Development patterns that keep adding risk
Even as the risk of properties becoming uninsurable grows, communities continue to permit development in areas known to face major hazards—floodplains, coastlines, and the wildfire-prone wildland-urban interface. In addition, inadequate building codes can allow construction of homes that cannot withstand severe weather. Over time, these decisions place more residents—and more valuable property—in harm’s way, increasing the potential scale of losses when disasters occur.
As climate change continues to increase the frequency and severity of natural hazards, the underlying exposure problem becomes harder to ignore. The question for states and communities is how to reduce risk in ways that make insurance more viable over the long run, rather than relying primarily on expensive backstops after private insurers retreat.
Steps that can reduce risk and improve insurability
Disaster risk research points to several actions that states and local communities can take to lower risk tied to property—measures that can make losses less likely and potentially reduce pressure on insurance markets over time.
Make smarter land-use choices. Limiting development in high-risk areas can reduce the number of people and assets placed in harm’s way, particularly in floodplains, coastal zones, and the wildland-urban interface.
Adopt more stringent building codes and safety standards. Stronger state and local requirements can improve how well homes withstand severe weather and other hazards, reducing damage when events occur.

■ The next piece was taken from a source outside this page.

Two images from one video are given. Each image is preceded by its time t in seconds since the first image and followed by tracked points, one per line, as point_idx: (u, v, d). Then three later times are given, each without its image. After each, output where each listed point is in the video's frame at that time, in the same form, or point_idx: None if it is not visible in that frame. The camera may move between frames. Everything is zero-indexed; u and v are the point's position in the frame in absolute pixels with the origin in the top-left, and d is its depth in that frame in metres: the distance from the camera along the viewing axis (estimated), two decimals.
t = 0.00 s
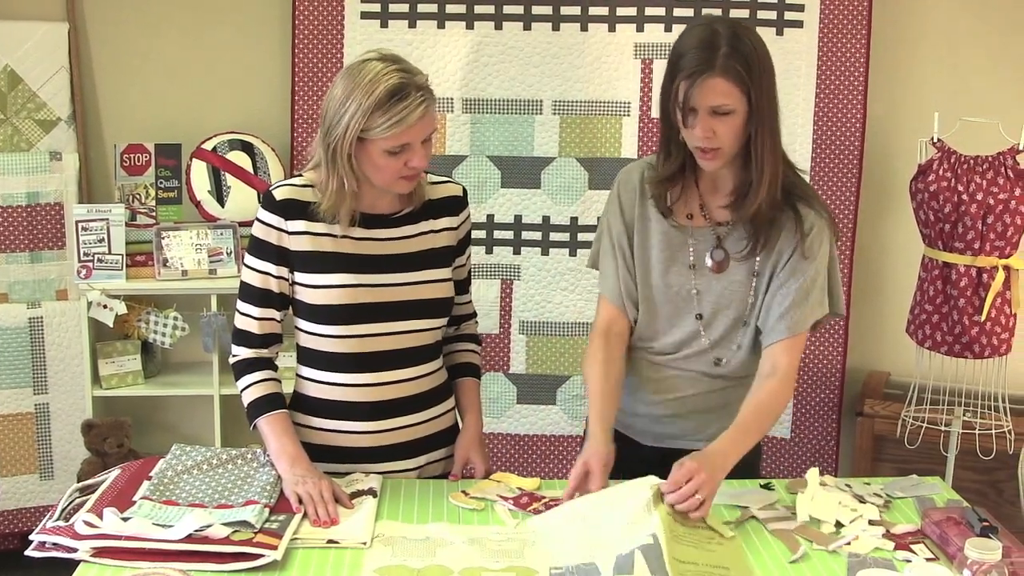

Price risk into home sales. Options include an insurance contingency that allows a buyer to withdraw if they cannot secure insurance, or lowering assessed property values for real estate in high-risk areas—steps that can discourage risky development decisions.
Require comprehensive risk disclosures. Disclosures that cover present and future risks, along with historic claims associated with a property, can better inform buyers about what they are taking on.
Make risk information accessible and understandable. Research indicates many people struggle to grasp the likelihood of being affected by a catastrophic event. Better tools and clearer communication can help residents interpret risk in ways that resonate and support informed decisions.
Support relocation in the highest-risk areas. Buyouts and managed retreat can help residents move away from repeated-loss locations and return land to nature or to public uses such as parks.
The underlying trade-off: who holds the risk
Across California, Florida, and other high-hazard states, the insurance debate often centers on premiums and availability. But beneath that is a more basic question: who ultimately holds the risk when disaster strikes?
In a functioning private market, insurers hold much of that risk, supported by reinsurance. When private insurers cannot charge what they view as an adequate price for the risk—or cannot transfer enough risk to reinsurers—companies reduce exposure. The burden then shifts to households, businesses, state backstops, and federal programs. That shift can keep coverage technically available, but it does not eliminate risk; it reallocates it, often toward taxpayers and toward people least able to absorb sudden losses.
Reducing exposure through land-use decisions, stronger building standards, clearer disclosure, and—where necessary—relocation is not a quick fix. Yet these steps address the structural drivers that make insurance markets brittle in the first place. Without them, the trend of shrinking private coverage and growing last-resort programs is likely to continue, and the question of “when” insurance becomes unaffordable or unavailable in the highest-risk areas will keep moving closer.